Kobo Aura HD - My favorite reader. If I'm not using it, it's on a table next to me or charging. I can't think of one negative.
Kindle 4 - I bought this in January as I was curious. It seems as if the screen is lighter than either or my Kobos (when HD light is off), more of a light gray color, whereas both Kobos look almost beige or khaki. I accept this could be, and probably is, just a personal quirk of my eyes / vision. I like how streamlined it is, even in the Amazon branded case. I'm not a fan of buttons but that is how it comes and they function just fine.
iPad - I don't like reading books on it for any length of time but it is great for magazines and comics.
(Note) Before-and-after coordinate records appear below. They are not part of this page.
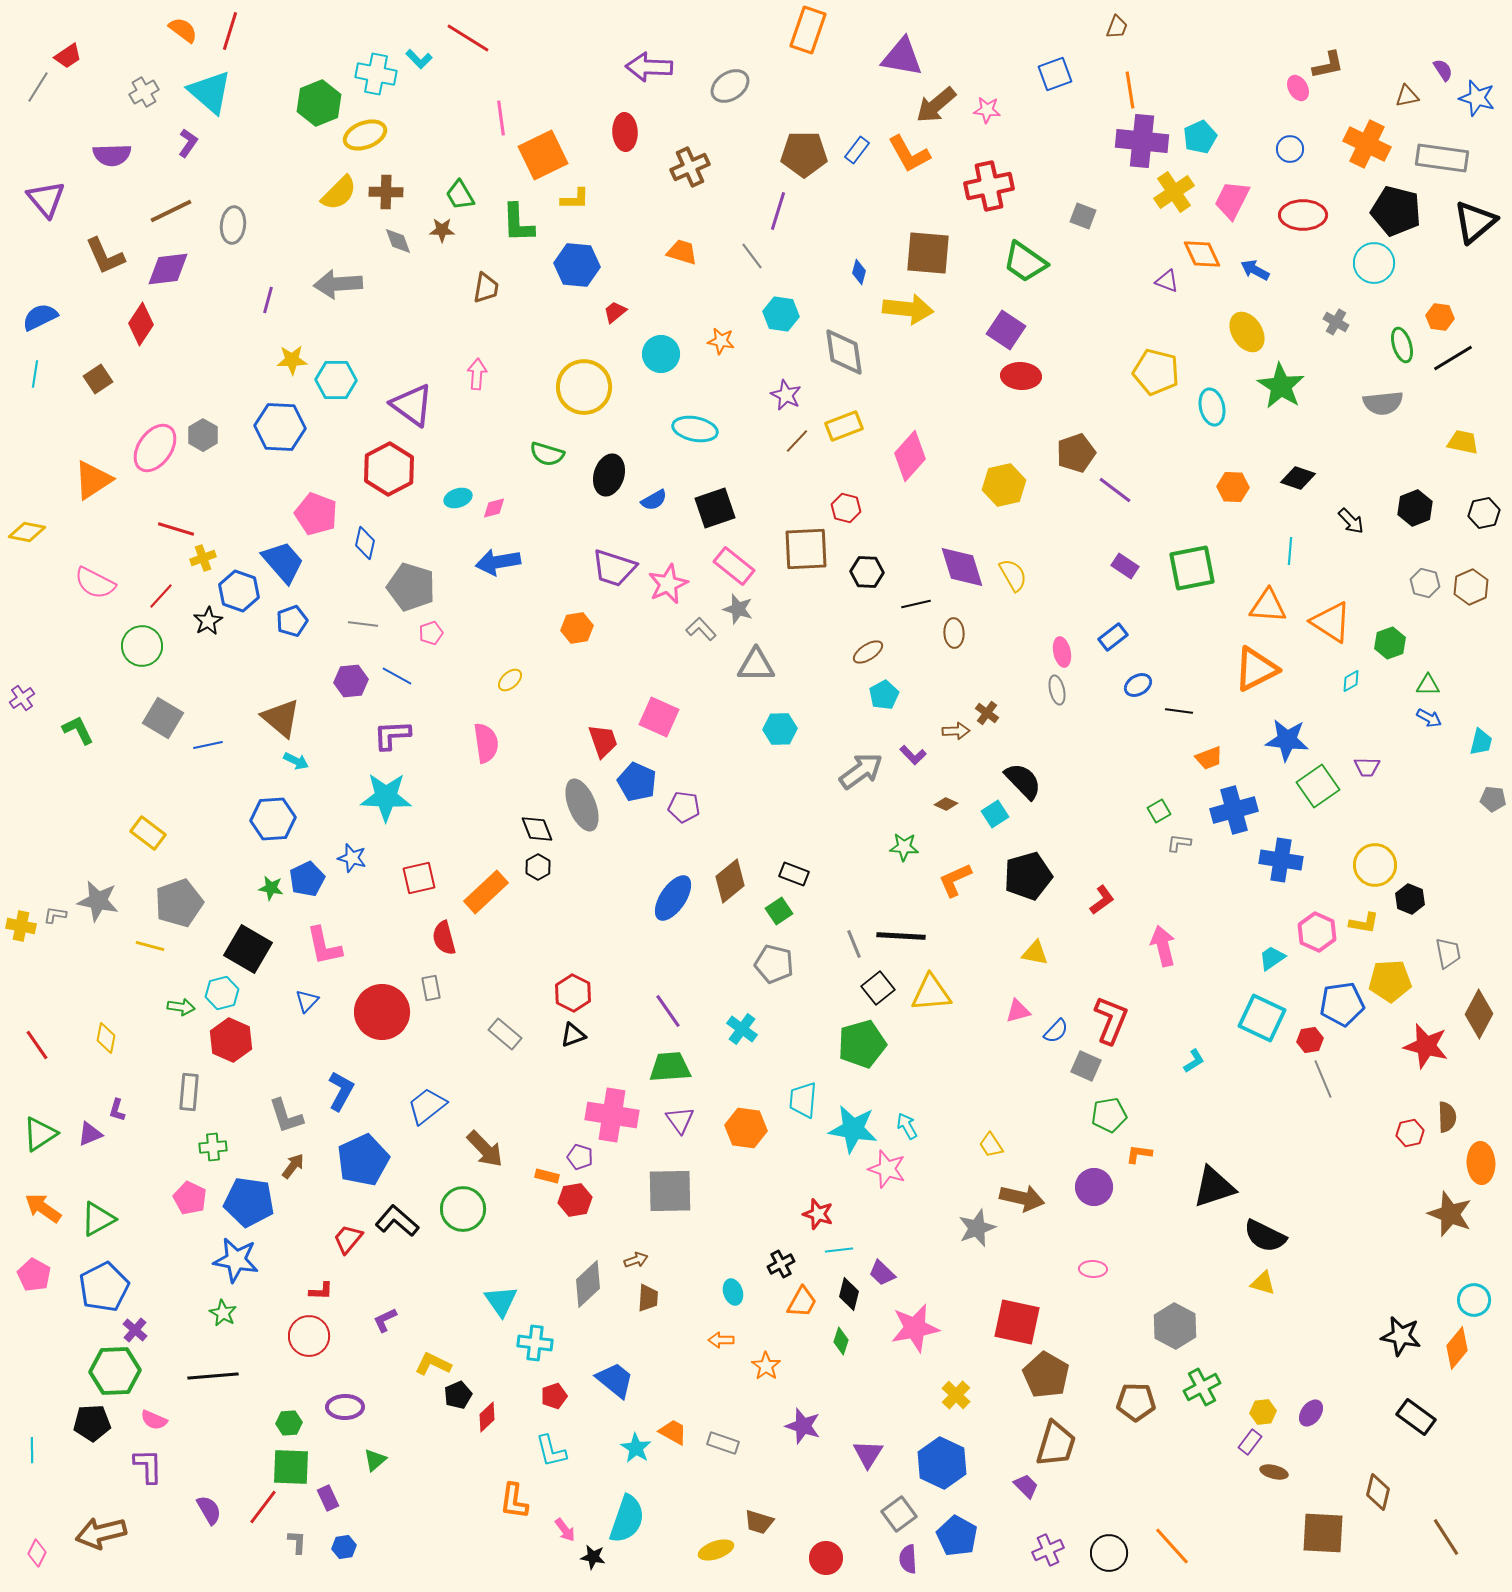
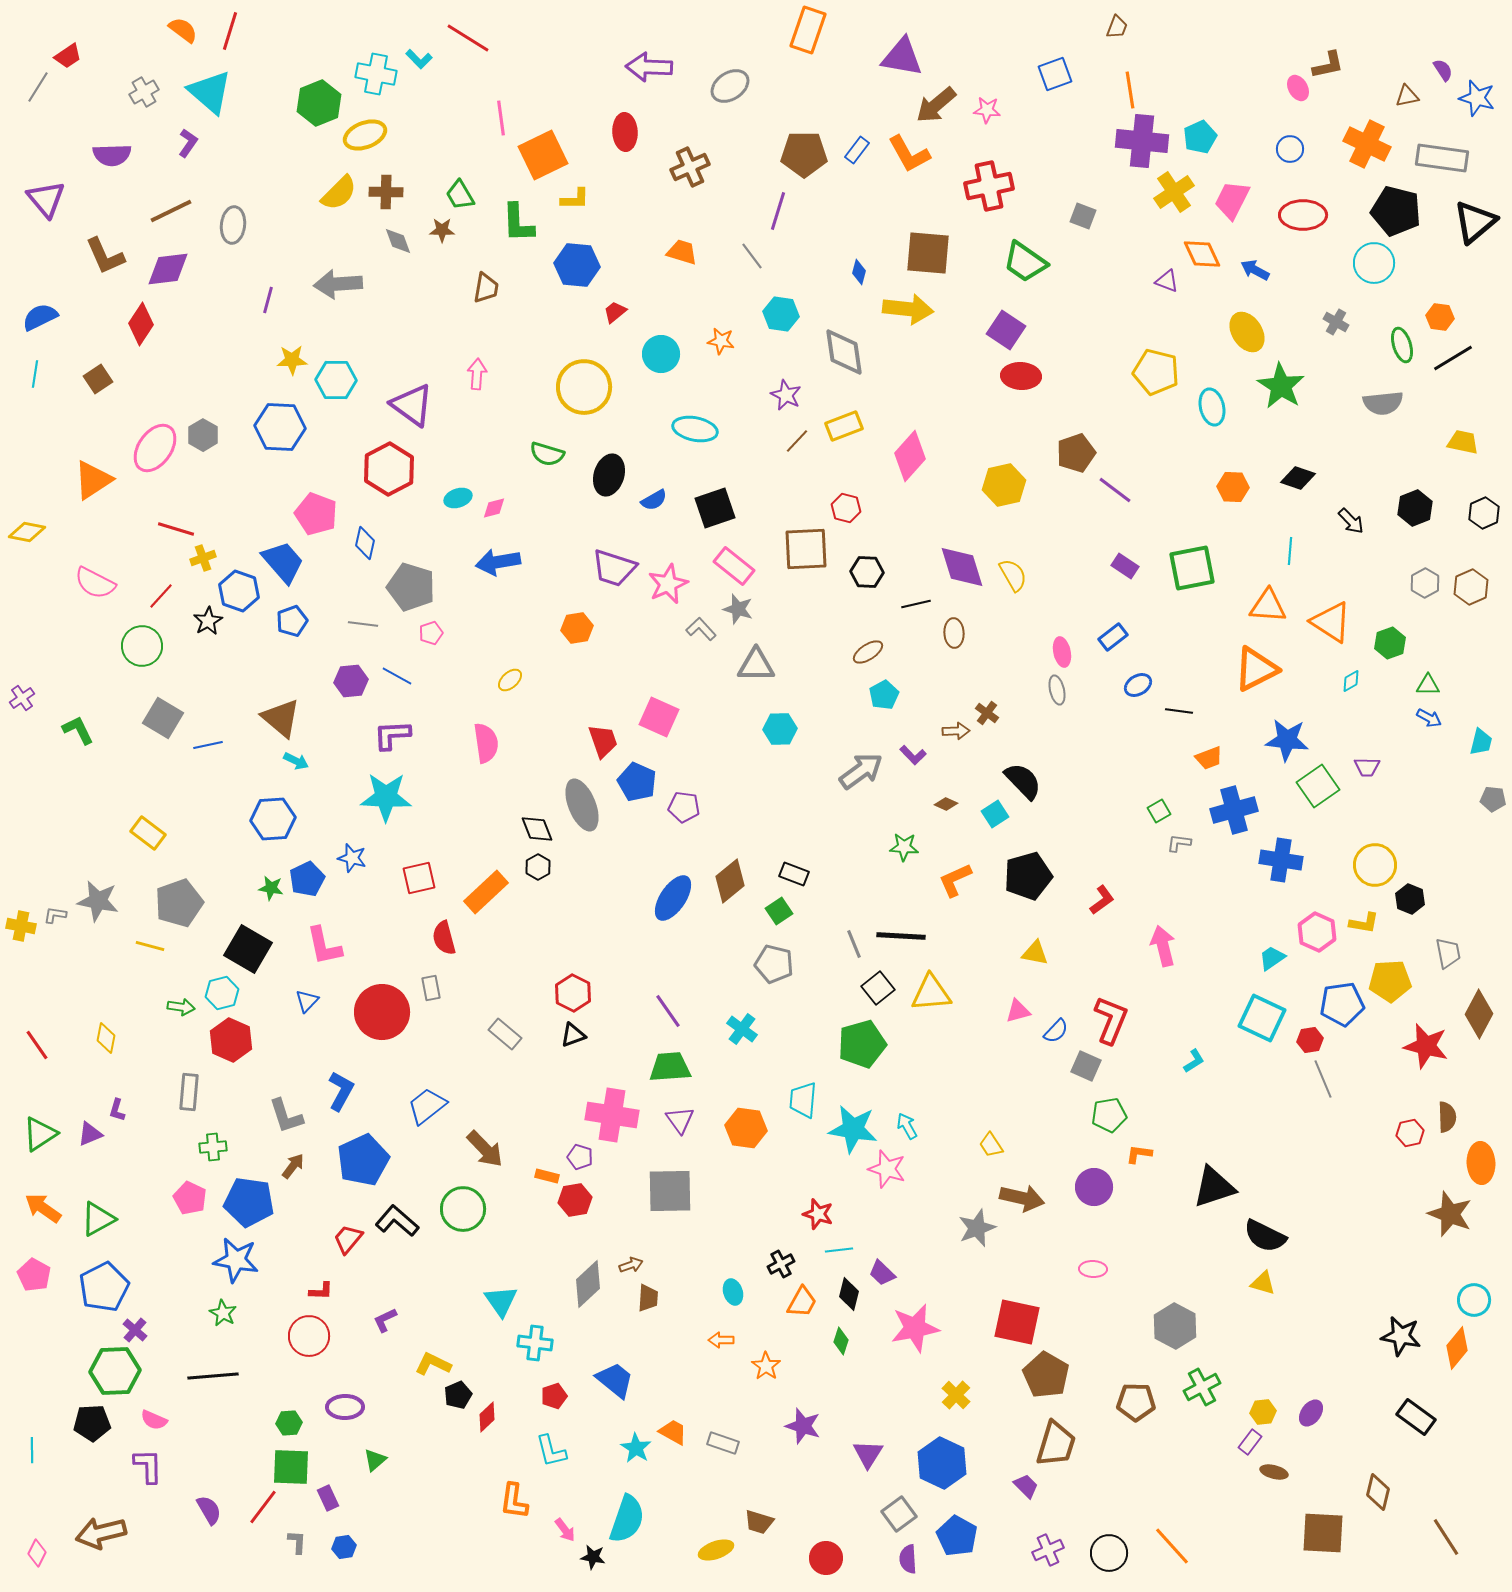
black hexagon at (1484, 513): rotated 12 degrees counterclockwise
gray hexagon at (1425, 583): rotated 16 degrees clockwise
brown arrow at (636, 1260): moved 5 px left, 5 px down
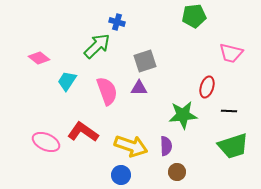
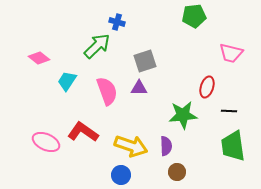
green trapezoid: rotated 100 degrees clockwise
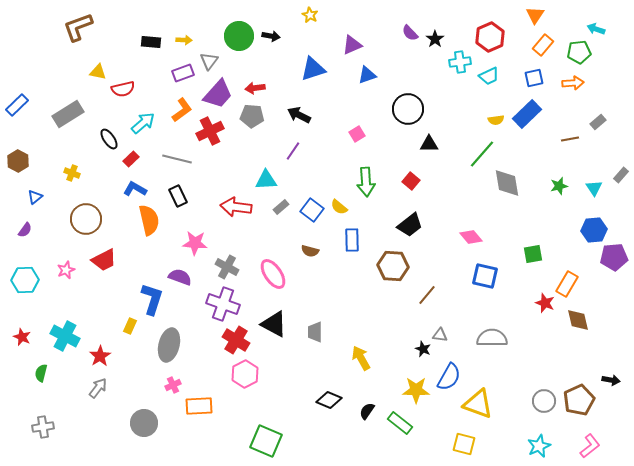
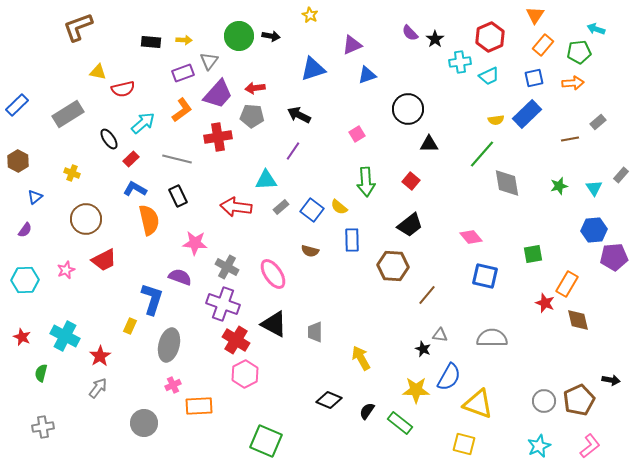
red cross at (210, 131): moved 8 px right, 6 px down; rotated 16 degrees clockwise
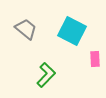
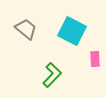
green L-shape: moved 6 px right
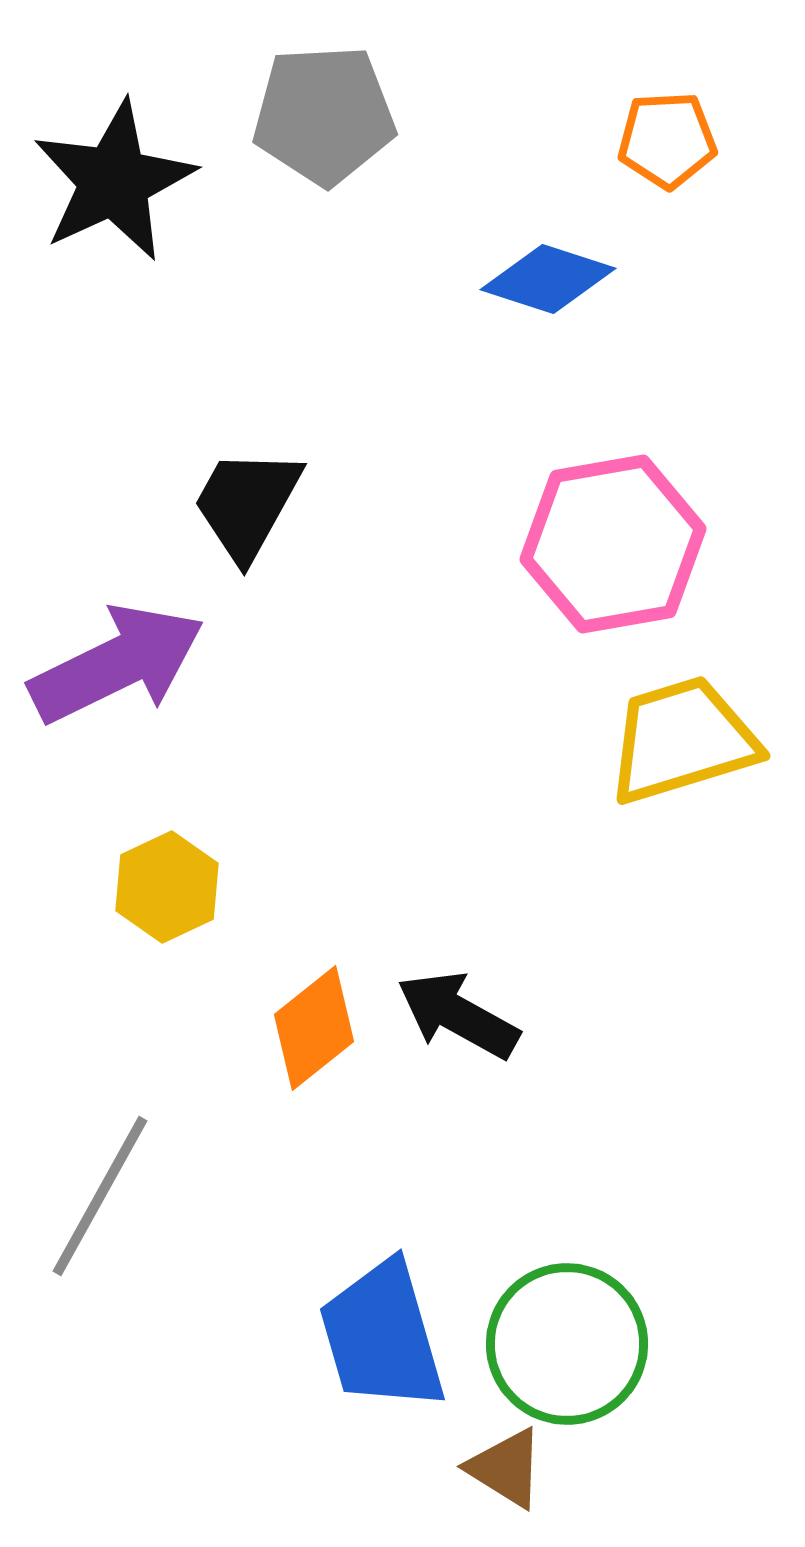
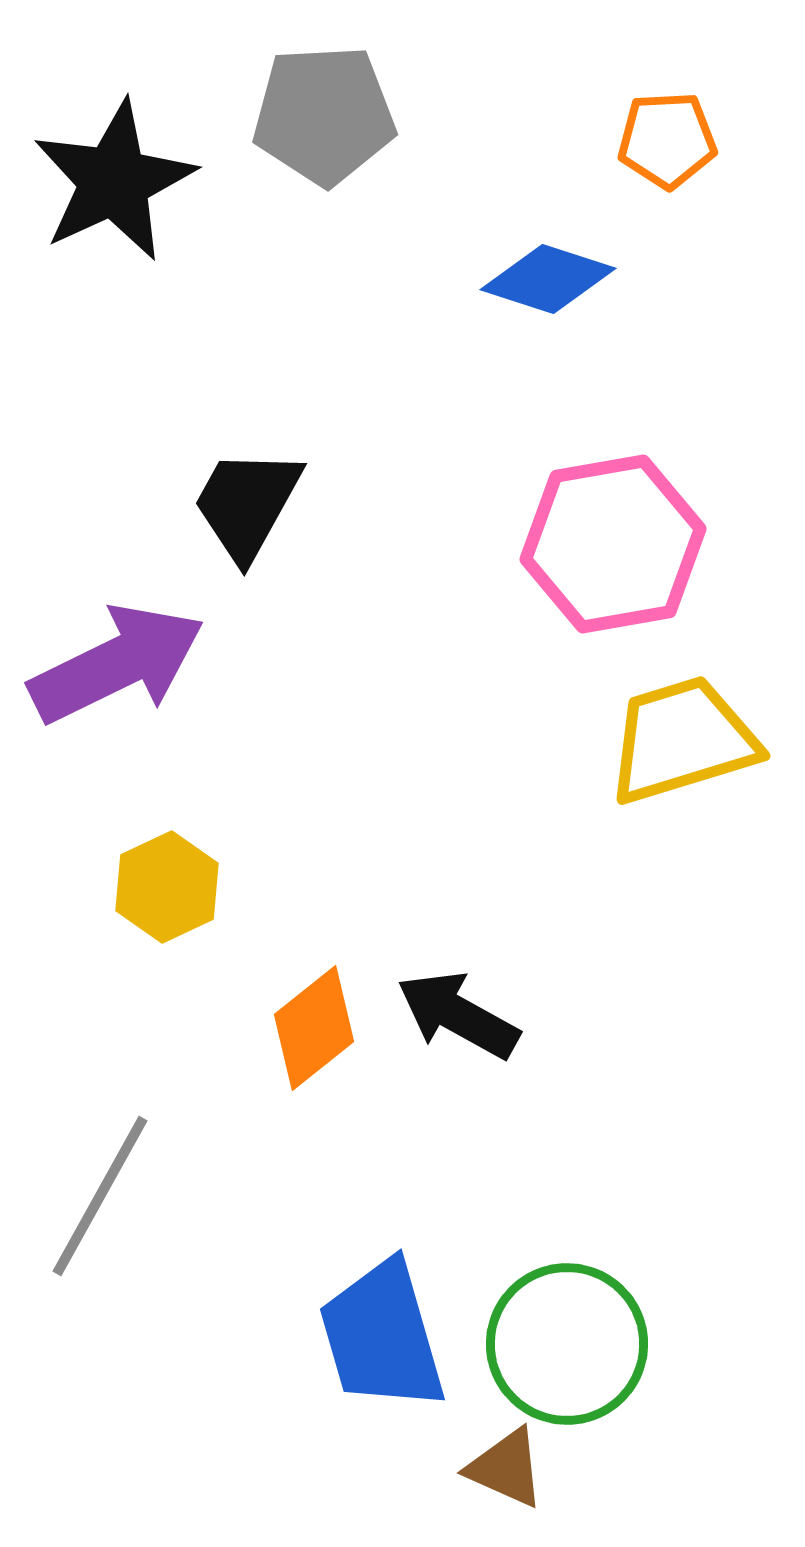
brown triangle: rotated 8 degrees counterclockwise
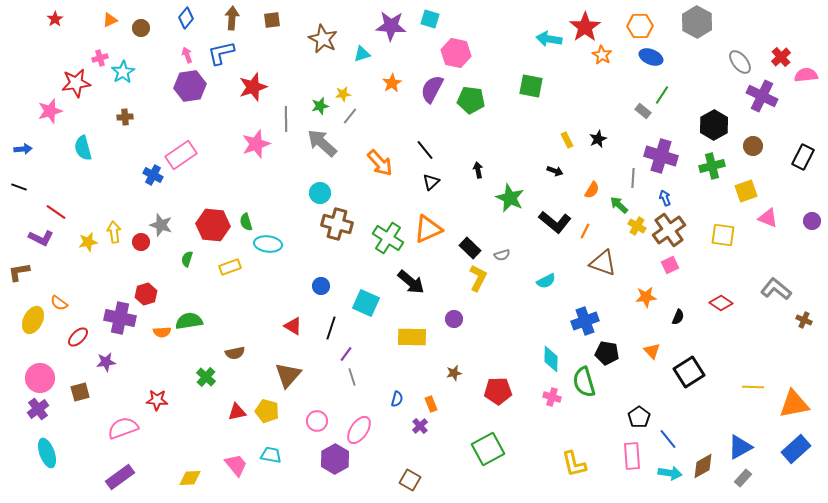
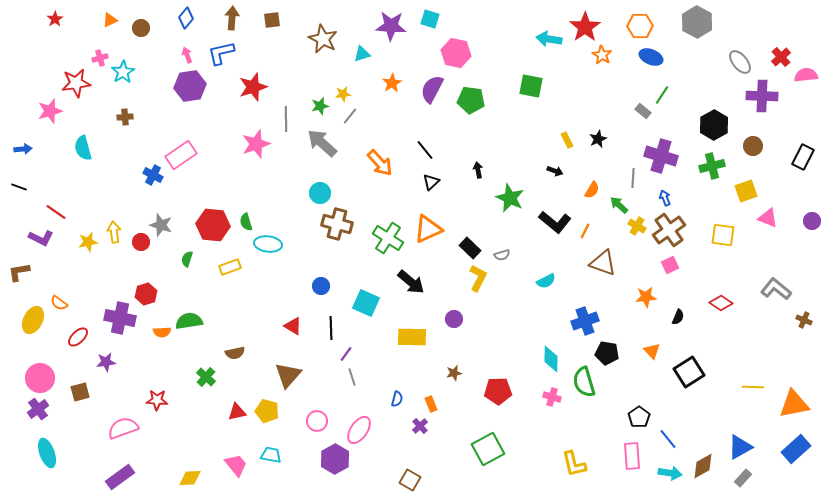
purple cross at (762, 96): rotated 24 degrees counterclockwise
black line at (331, 328): rotated 20 degrees counterclockwise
I think Kobos and Kindles are pretty much equal, neither is a bad choice. If I didn't already have a Kobo library I could see myself just as happy with a Kindle, though I would want a PW.
|Yesterday, 12:40 PM||#127|
Ereader Addicts Anonymous
Join Date: Oct 2012
Location: Middle Earth
Device: iPad 1st, DXG, PW1, K4B, WexlerFlex, AluratekColor, Slick, Hanvon N516
Always updating my collection. Currently, eight, although the number is always changing.
iPad 1st Generation, Kindle DX (Graphite), Paperwhite 1st Gen, Kindle 4B, Wexler Flex, Aluratek Libre Color, Slick ereader, Hanvon Wise N516. The Hanvon I actually just purchased recently online, so I haven't gotten the chance to play with it yet.
Last edited by sneakyspider; Yesterday at 12:48 PM.
|Today, 12:38 PM||#128|
Join Date: Feb 2011
Location: NW Ohio
Device: Kindle 4S
Right now, I just have a Kindle 4. Before that I had a Nexus 7 (2013). Unfortunately, someone stole it a few months ago. I decided not to get another tablet because good tablets (or at least ones that are good enough for reading) aren't cheap and I don't have $300 or more lying around to purchase one. I thought about getting a phablet for e-reading. I may still upgrade to one if my S4 keeps having all of its weird issues. However, I bought a cheap, used Kindle on eBay and it serves all my e-reading needs just fine.